The standing committee on tax and revenue tabled its Owning a Share of Your Work: Tax Treatment of Employee Share Schemes report on Monday, detailing 18 key recommendations off the back of an inquiry tasked with probing the effectiveness of 2015 reforms.
The committee’s recommendations centre around the suggestion that employee share schemes (ESS) be treated as capital for tax purposes, making employees subject to capital gains tax if they trade or sell their shares, and that the ATO streamline ESS compliance requirements.
Committee chair Jason Falinski said the recommendations are key to supporting innovation and Australia’s start-up economy.
“Employee share schemes matter because they support new businesses, innovation and start-ups, which are the engine of higher productivity in our country,” Mr Falinski said.
“Higher productivity leads to sustainably higher wages, better products and services, greater competition and more choice. All these outcomes directly impact on the quality of life that hard-working Australians enjoy.”
The committee’s recommendations include proposed amendments to the Tax and Superannuation Laws Amendment Employee Share Schemes) Act and the Income Tax Assessment Act, aimed at simplifying current ESS tax arrangements and make tax concessions broadly available to those taking part in the schemes.
It was recommended that the ATO collect and publish data on ESS use across Australia, and that it roll out a public awareness program to inform employers of the existence of the schemes and where to access resources on them.
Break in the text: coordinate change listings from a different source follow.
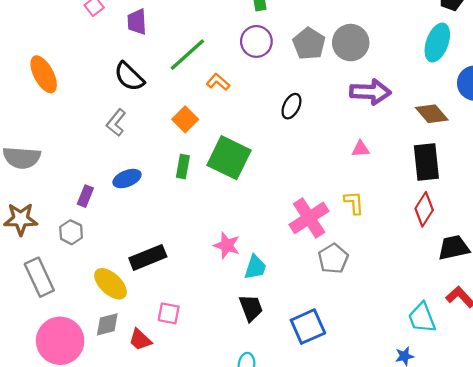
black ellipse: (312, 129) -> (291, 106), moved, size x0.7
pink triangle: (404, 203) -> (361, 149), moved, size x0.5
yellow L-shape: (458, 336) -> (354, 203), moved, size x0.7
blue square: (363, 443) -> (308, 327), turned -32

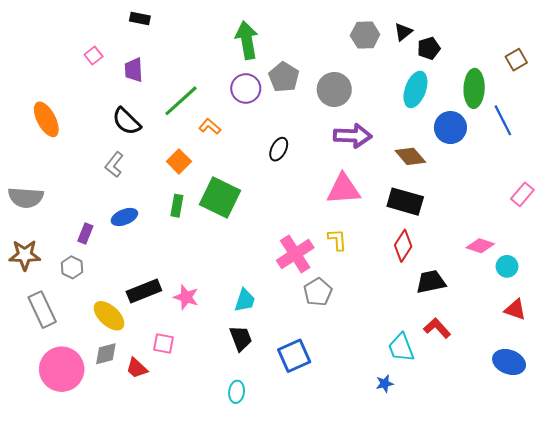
gray pentagon: (309, 44) -> (284, 77), moved
pink triangle: (361, 149) -> (343, 189), size x2.0
black rectangle: (426, 162) -> (405, 202), turned -68
pink star: (227, 245) -> (186, 297), moved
The committee also recommended that the Productivity Commission launch an investigation into the ways employee share schemes can be improved locally, and find ways to adopt productive arrangements established abroad, in Australia.
Other recommendations could see the ATO reduce its documentation on ESS to no more than two pages, and establish a “one-stop shop” approach to ESS compliance, which would include full documentation, processes and ASIC relief to offer businesses everything in one place.
The inquiry into the effectiveness of the 2015 employee share scheme reforms was first announced in February last year, when it was faced with determining whether previous changes were effective in “bolstering entrepreneurship in Australia and supporting start-up companies”.
The committee was left to field 20 submissions throughout the inquiry, which came to form a consensus that the government needed to embrace bolder reforms that make it easier for businesses to enter into an ESS.
Australian tech giant Atlassian said in its submission that employee share schemes have become a crucial part of attracting talent and driving growth.
“We are mindful that large, successful technology enterprises are not born overnight — they grow from fledgling start-ups that struggle for early survival,” Atlassian said.
“And a strong ESS scheme is key to attracting and retaining the talent required for survival and success in today’s global tech sector.
“Given the fierce competition between technology hubs around the world, a competitive ESS is crucial to ensuring that Australia can continue to attract and retain the best companies and employees and that Australian companies are not put to a disadvantage compared to their global peers.”
In its submission, The Tax Institute welcomed the start-up concessions rolled out in 2015, but said that significant hurdles remain for the SME market in adopting ESSs which, in many cases, result in the schemes not proceeding, despite surging appetite.